> WHAT YOU SHOULD DO: Leave every picture out, then reproduce the rest of the listing exactly.

> SOURCE MATERIAL:

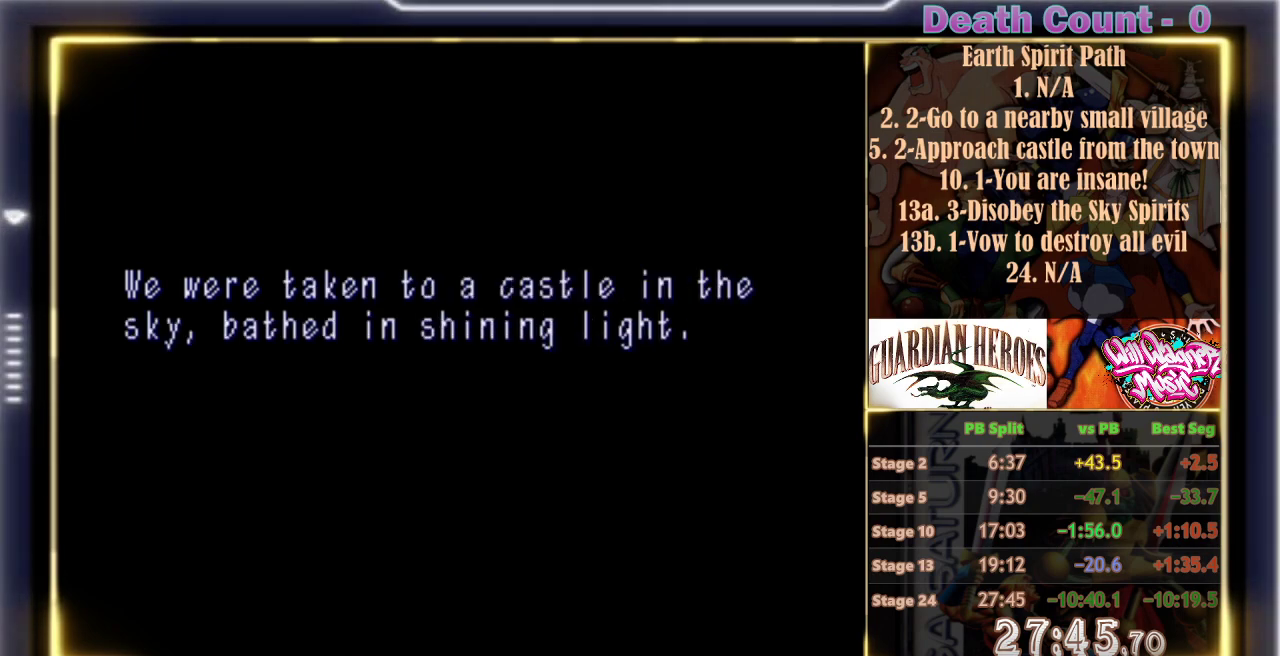
Gameplay with a controller (arcade stick); each line is a JSON object with the inputs held at the frame after it. "events" lists button and stick changes between this image and that frame as [ms after this image, input, new state], when the widget could be followed in between. Not read: L3 R3 right_stick.
{"buttons": [], "left_stick": "center", "events": []}
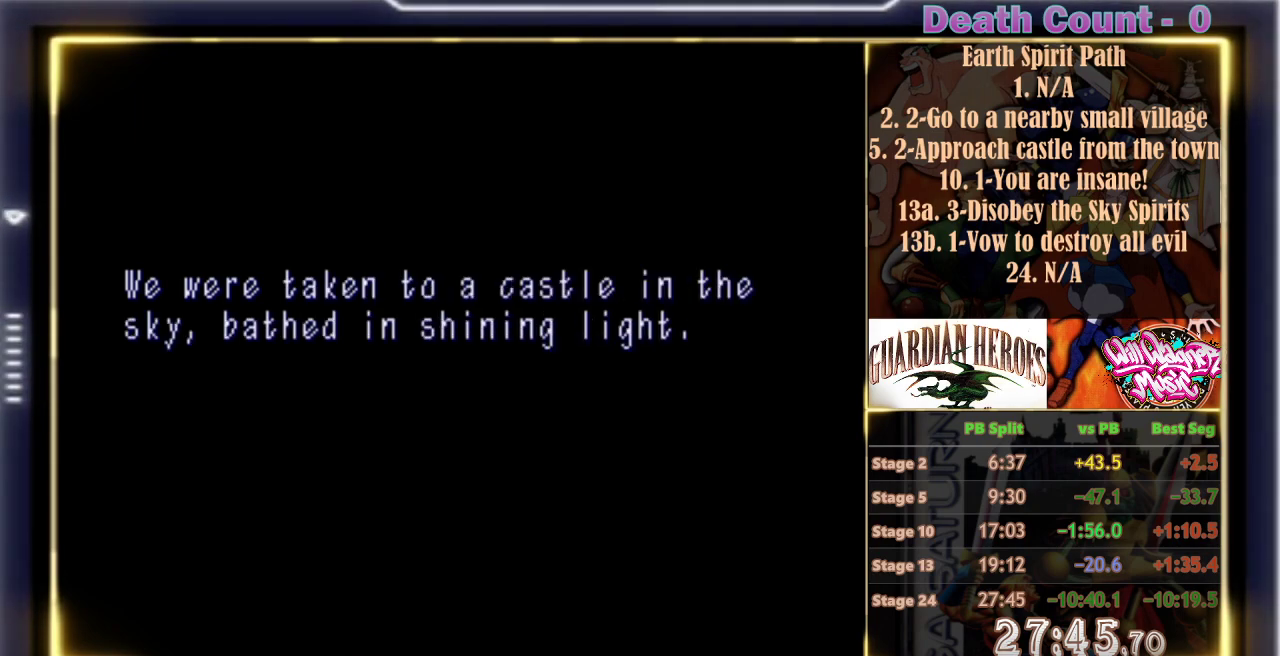
{"buttons": [], "left_stick": "center", "events": []}
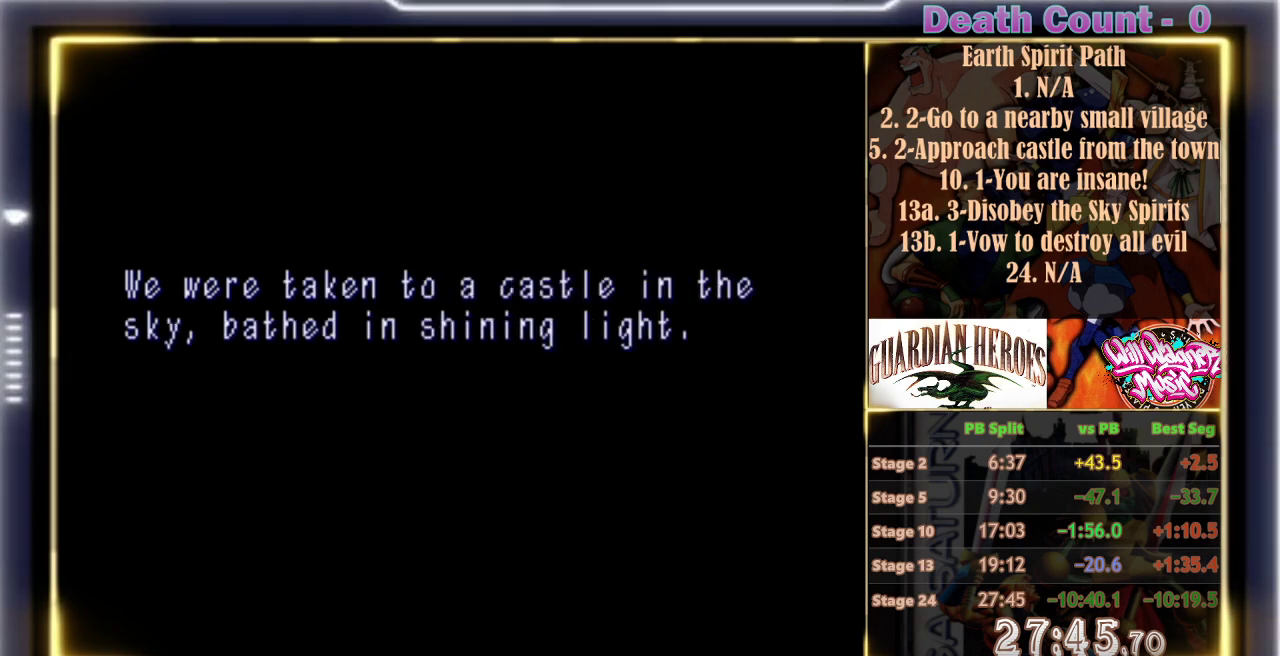
{"buttons": [], "left_stick": "center", "events": []}
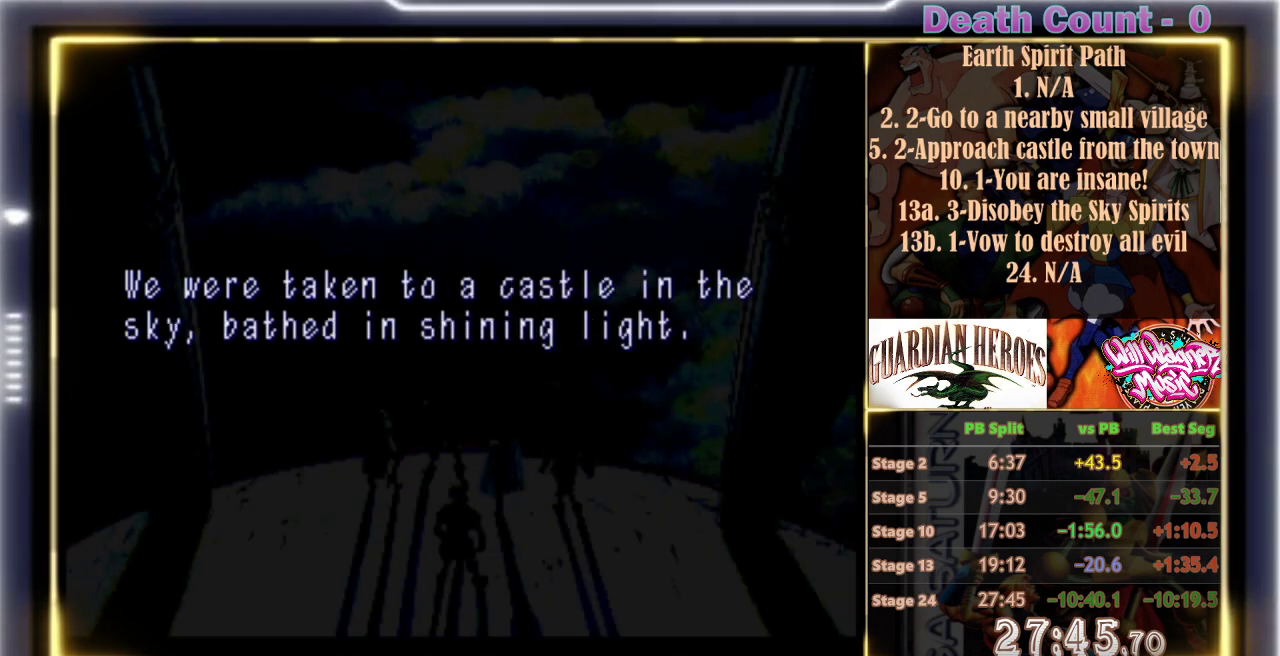
{"buttons": ["R1"], "left_stick": "center", "events": [[250, "R1", "down"], [350, "C", "down"], [467, "C", "up"]]}
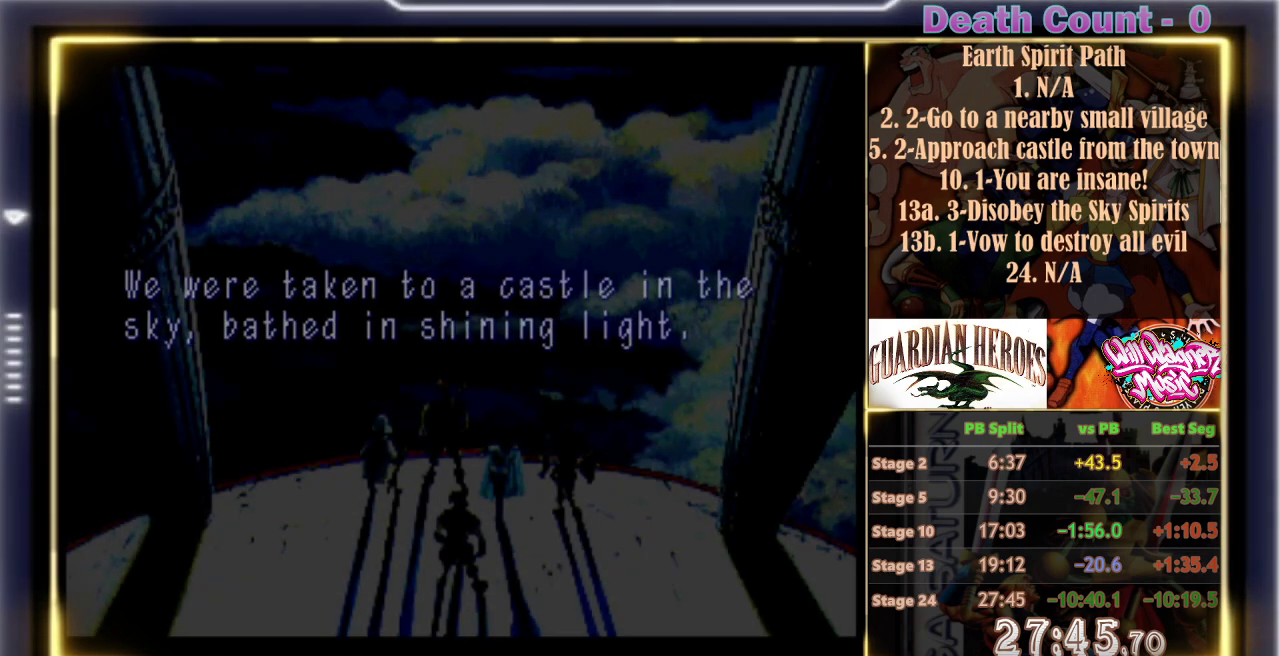
{"buttons": ["C", "R1"], "left_stick": "center", "events": [[100, "C", "down"], [217, "C", "up"], [267, "C", "down"], [400, "C", "up"], [483, "C", "down"]]}
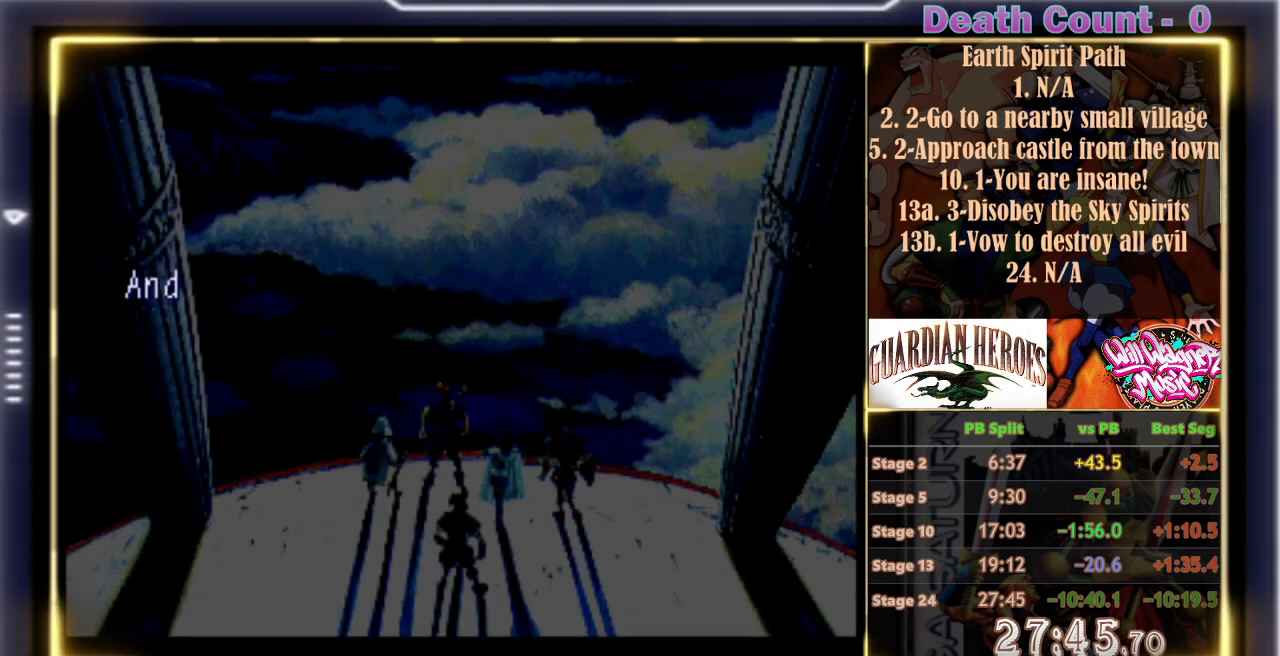
{"buttons": [], "left_stick": "center", "events": [[83, "C", "up"], [217, "C", "down"], [400, "C", "up"], [433, "R1", "up"]]}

> RESULT OF THE TASK:
Gameplay with a controller (arcade stick); each line is a JSON object with the inputs held at the frame after it. "events" lists button and stick changes between this image and that frame as [ms after this image, input, new state], when the widget could be followed in between. Not read: L3 R3 right_stick.
{"buttons": [], "left_stick": "center", "events": []}
{"buttons": [], "left_stick": "center", "events": []}
{"buttons": [], "left_stick": "center", "events": []}
{"buttons": ["R1"], "left_stick": "center", "events": [[250, "R1", "down"], [350, "C", "down"], [467, "C", "up"]]}
{"buttons": ["C", "R1"], "left_stick": "center", "events": [[100, "C", "down"], [217, "C", "up"], [267, "C", "down"], [400, "C", "up"], [483, "C", "down"]]}
{"buttons": [], "left_stick": "center", "events": [[83, "C", "up"], [217, "C", "down"], [400, "C", "up"], [433, "R1", "up"]]}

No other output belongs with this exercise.